SECÇÃO DO TEXTO →
>>>>>

Juízes do
tribunal constitucional alemão defendem o seu direito a emitirem sentenças
sobre o BCE e dizem que a abertura de um processo contra a Alemanha lançaria a
UE num conflito constitucional difícil de resolver. Criticados por vários
líderes europeus e com a presidente da Comissão Europeia a ameaçar levar o
problema a tribunal, os responsáveis do tribunal constitucional alemão decidiram
jogar ao ataque com duas raras entrevistas a meios de comunicação social em que
avisam que procedimentos contra as suas decisões lançariam a UE para “um
conflito constitucional difícil de resolver”. As entrevistas
dos juízes do tribunal constitucional alemão Peter Huber e Andreas Voskuhle aos
jornais Frankfurter Allgemeine Zeitung e Die Zeit, publicadas no final do dia
desta quarta-feira, mostram que este órgão não está disposto a abdicar da
posição assumida recentemente contra o programa de compra de dívidas que tem
vindo a ser implementado pelo Banco Central Europeu (BCE).
Contrariando uma
sentença sobre o mesmo assunto que tinha sido emitida antes pelo Tribunal de
Justiça da UE, o tribunal constitucional alemão considerou na semana passada
que o BCE está a ir para além do seu mandato com as compras de dívida que tem
realizado e exigiu à autoridade monetária explicações no prazo de três meses, caso
contrário o banco central alemão teria de deixar de participar no programa de
compras.
Esta decisão
provocou reacções negativas em vários pontos da UE, incluindo na Alemanha. Do
lado do BCE, a presidente Christine Lagarde disse-se “irredutível”, lembrando
que o banco central está apenas sob a jurisdição do Tribunal de Justiça da UE.
Este ponto foi salientado pelo próprio tribunal europeu em comunicado e foi
também o argumento invocado pela presidente da Comissão Europeia para estar a
ponderar a abertura de um processo de infracção contra a Alemanha por causa da
acção de seu tribunal constitucional. “A última palavra no que diz respeito à
lei da UE é sempre dita no Luxemburgo [onde está situada a sede do Tribunal de
Justiça Europeu]. Em mais lado nenhum”, afirmou Ursula von der Leyen.

<<<<<

ENTRADAS APRESENTADAS →
>>>>>

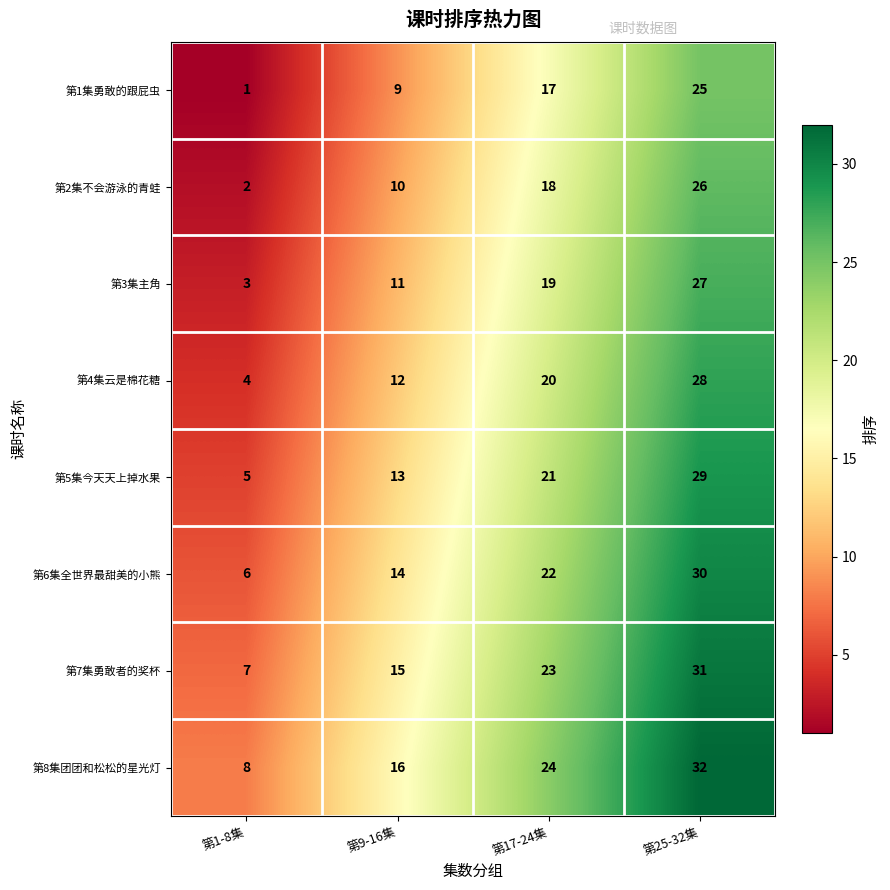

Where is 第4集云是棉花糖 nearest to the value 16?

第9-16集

<<<<<
>>>>>

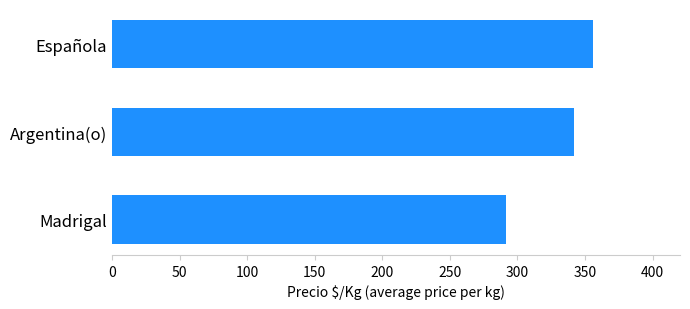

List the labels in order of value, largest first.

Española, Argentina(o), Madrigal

<<<<<

TAREFA 1 → Transcreva um trecho do texto sobre o tribunal constitucional alemão e o BCE: comece nas palavras "Este ponto foi" e pare depois de "von der Leyen.".
TAREFA 2 → Escreva a continuação do texto sobre o tribunal constitucional alemão e o BCE, a partir da última frase apresentada.

RESPOSTA ESCRITA 1 →
Este ponto foi salientado pelo próprio tribunal europeu em comunicado e foi
também o argumento invocado pela presidente da Comissão Europeia para estar a
ponderar a abertura de um processo de infracção contra a Alemanha por causa da
acção de seu tribunal constitucional. “A última palavra no que diz respeito à
lei da UE é sempre dita no Luxemburgo [onde está situada a sede do Tribunal de
Justiça Europeu]. Em mais lado nenhum”, afirmou Ursula von der Leyen.

RESPOSTA ESCRITA 2 →
Os responsáveis
do tribunal constitucional alemão, contudo, não se deixam intimidar. “Falsa”, é
como Peter Huber classifica esta declaração da presidente da Comissão Europeia,
dizendo que “a sugestão de que a lei europeia tem precedência absoluta não é
compatível com a Constituição alemã”. E deixa um aviso: “A abertura de um
procedimento por infracção [por parte da Comissão Europeia] desencadearia uma
escalada considerável que lançaria a Alemanha e outros Estados-membros num
conflito constitucional que seria difícil de resolver.” “No longo prazo, isso
enfraqueceria ou poria em perigo a UE”, disse.
Foi precisamente
de pôr em risco a UE que o tribunal constitucional alemão foi acusado em várias
capitais, incluindo Berlim, nomeadamente por dar argumentos com a sua decisão a
que países como a Polónia ou a Hungria, que estão em conflito com a UE por
questões relacionadas com o Estado de direito, não considerem válidas sentenças
do Tribunal de Justiça europeu.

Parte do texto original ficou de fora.